(Excerpt from a dataset)
## START

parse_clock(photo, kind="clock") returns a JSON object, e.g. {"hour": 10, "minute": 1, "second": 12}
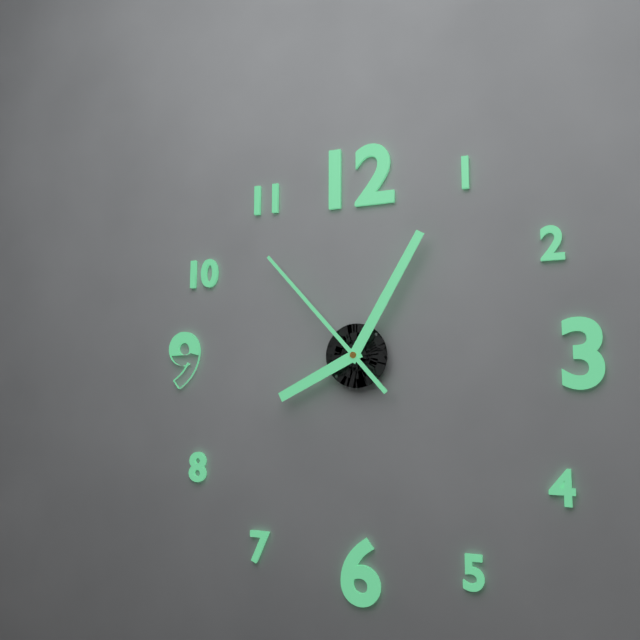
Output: {"hour": 8, "minute": 5, "second": 53}
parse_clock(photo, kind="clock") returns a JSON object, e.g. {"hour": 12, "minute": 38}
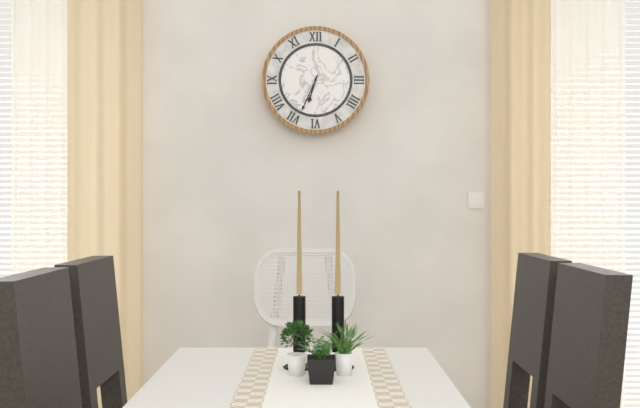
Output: {"hour": 6, "minute": 34}
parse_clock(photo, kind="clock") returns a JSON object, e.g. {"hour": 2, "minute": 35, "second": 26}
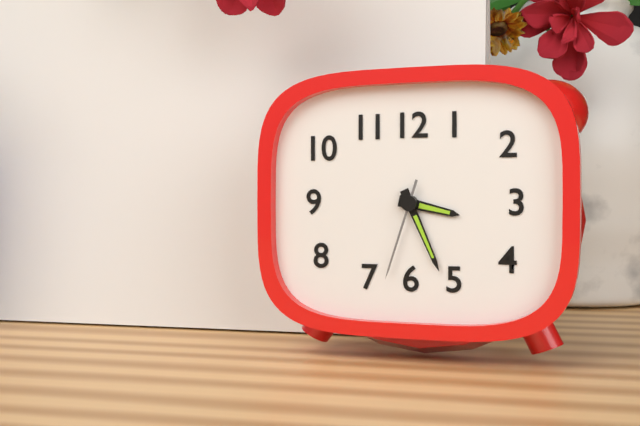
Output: {"hour": 3, "minute": 26, "second": 33}
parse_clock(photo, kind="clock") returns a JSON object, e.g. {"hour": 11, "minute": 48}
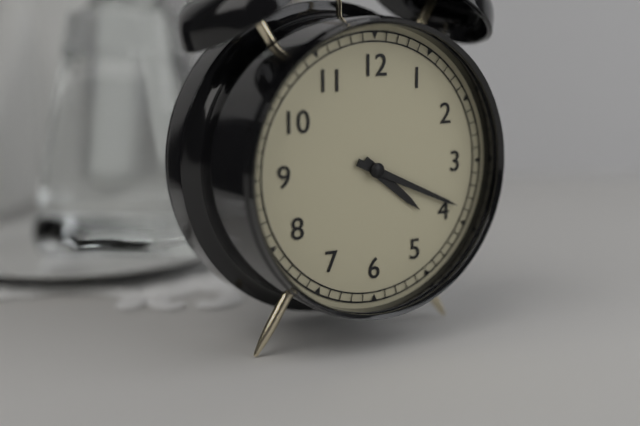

## END

Description of the task
Copy the rows above word for word, all of them, but omit the pictures.

Written reply
parse_clock(photo, kind="clock") returns a JSON object, e.g. {"hour": 10, "minute": 1, "second": 12}
Output: {"hour": 8, "minute": 5, "second": 53}
parse_clock(photo, kind="clock") returns a JSON object, e.g. {"hour": 12, "minute": 38}
Output: {"hour": 6, "minute": 34}
parse_clock(photo, kind="clock") returns a JSON object, e.g. {"hour": 2, "minute": 35, "second": 26}
Output: {"hour": 3, "minute": 26, "second": 33}
parse_clock(photo, kind="clock") returns a JSON object, e.g. {"hour": 11, "minute": 48}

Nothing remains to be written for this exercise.